将以下各行原样复制，一行不漏。

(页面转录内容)
□ □ □
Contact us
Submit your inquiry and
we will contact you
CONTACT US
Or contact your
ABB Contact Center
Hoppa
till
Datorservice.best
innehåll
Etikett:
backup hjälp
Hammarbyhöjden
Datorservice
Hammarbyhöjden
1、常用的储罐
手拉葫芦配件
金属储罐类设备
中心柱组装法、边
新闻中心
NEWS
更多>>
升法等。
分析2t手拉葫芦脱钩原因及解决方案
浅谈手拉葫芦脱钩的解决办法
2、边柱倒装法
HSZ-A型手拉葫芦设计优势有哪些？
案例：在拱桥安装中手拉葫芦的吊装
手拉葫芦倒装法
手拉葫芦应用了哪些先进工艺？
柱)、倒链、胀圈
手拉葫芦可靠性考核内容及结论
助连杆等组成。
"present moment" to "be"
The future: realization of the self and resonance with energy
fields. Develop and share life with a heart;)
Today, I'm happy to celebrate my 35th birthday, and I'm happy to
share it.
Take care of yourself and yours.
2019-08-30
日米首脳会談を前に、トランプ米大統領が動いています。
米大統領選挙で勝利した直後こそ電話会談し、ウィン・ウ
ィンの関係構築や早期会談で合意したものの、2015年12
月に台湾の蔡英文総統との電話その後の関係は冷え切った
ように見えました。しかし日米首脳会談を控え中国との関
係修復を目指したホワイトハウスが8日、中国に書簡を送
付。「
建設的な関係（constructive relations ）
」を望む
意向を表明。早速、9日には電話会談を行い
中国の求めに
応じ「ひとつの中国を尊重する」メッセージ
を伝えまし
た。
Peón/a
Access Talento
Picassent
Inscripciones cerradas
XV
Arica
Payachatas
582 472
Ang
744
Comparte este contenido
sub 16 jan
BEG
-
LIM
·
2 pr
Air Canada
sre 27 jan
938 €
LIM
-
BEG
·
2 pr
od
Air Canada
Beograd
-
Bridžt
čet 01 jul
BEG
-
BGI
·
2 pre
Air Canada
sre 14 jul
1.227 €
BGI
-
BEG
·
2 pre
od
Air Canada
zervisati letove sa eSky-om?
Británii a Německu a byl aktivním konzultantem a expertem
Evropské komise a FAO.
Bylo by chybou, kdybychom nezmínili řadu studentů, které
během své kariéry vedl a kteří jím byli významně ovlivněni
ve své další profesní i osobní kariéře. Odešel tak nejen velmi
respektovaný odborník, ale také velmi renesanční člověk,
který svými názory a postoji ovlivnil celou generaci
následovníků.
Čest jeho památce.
□ □ □
回复
Contact us
Submit your inquiry and
we will contact you
CONTACT US
Or contact your
ABB Contact Center
Hoppa
till
Datorservice.best
innehåll
Etikett:
backup hjälp
Hammarbyhöjden
Datorservice
Hammarbyhöjden
1、常用的储罐
手拉葫芦配件
金属储罐类设备
中心柱组装法、边
新闻中心
NEWS
更多>>
升法等。
分析2t手拉葫芦脱钩原因及解决方案
浅谈手拉葫芦脱钩的解决办法
2、边柱倒装法
HSZ-A型手拉葫芦设计优势有哪些？
案例：在拱桥安装中手拉葫芦的吊装
手拉葫芦倒装法
手拉葫芦应用了哪些先进工艺？
柱)、倒链、胀圈
手拉葫芦可靠性考核内容及结论
助连杆等组成。
"present moment" to "be"
The future: realization of the self and resonance with energy
fields. Develop and share life with a heart;)
Today, I'm happy to celebrate my 35th birthday, and I'm happy to
share it.
Take care of yourself and yours.
2019-08-30
日米首脳会談を前に、トランプ米大統領が動いています。
米大統領選挙で勝利した直後こそ電話会談し、ウィン・ウ
ィンの関係構築や早期会談で合意したものの、2015年12
月に台湾の蔡英文総統との電話その後の関係は冷え切った
ように見えました。しかし日米首脳会談を控え中国との関
係修復を目指したホワイトハウスが8日、中国に書簡を送
付。「
建設的な関係（constructive relations ）
」を望む
意向を表明。早速、9日には電話会談を行い
中国の求めに
応じ「ひとつの中国を尊重する」メッセージ
を伝えまし
た。
Peón/a
Access Talento
Picassent
Inscripciones cerradas
XV
Arica
Payachatas
582 472
Ang
744
Comparte este contenido
sub 16 jan
BEG
-
LIM
·
2 pr
Air Canada
sre 27 jan
938 €
LIM
-
BEG
·
2 pr
od
Air Canada
Beograd
-
Bridžt
čet 01 jul
BEG
-
BGI
·
2 pre
Air Canada
sre 14 jul
1.227 €
BGI
-
BEG
·
2 pre
od
Air Canada
zervisati letove sa eSky-om?
Británii a Německu a byl aktivním konzultantem a expertem
Evropské komise a FAO.
Bylo by chybou, kdybychom nezmínili řadu studentů, které
během své kariéry vedl a kteří jím byli významně ovlivněni
ve své další profesní i osobní kariéře. Odešel tak nejen velmi
respektovaný odborník, ale také velmi renesanční člověk,
který svými názory a postoji ovlivnil celou generaci
následovníků.
Čest jeho památce.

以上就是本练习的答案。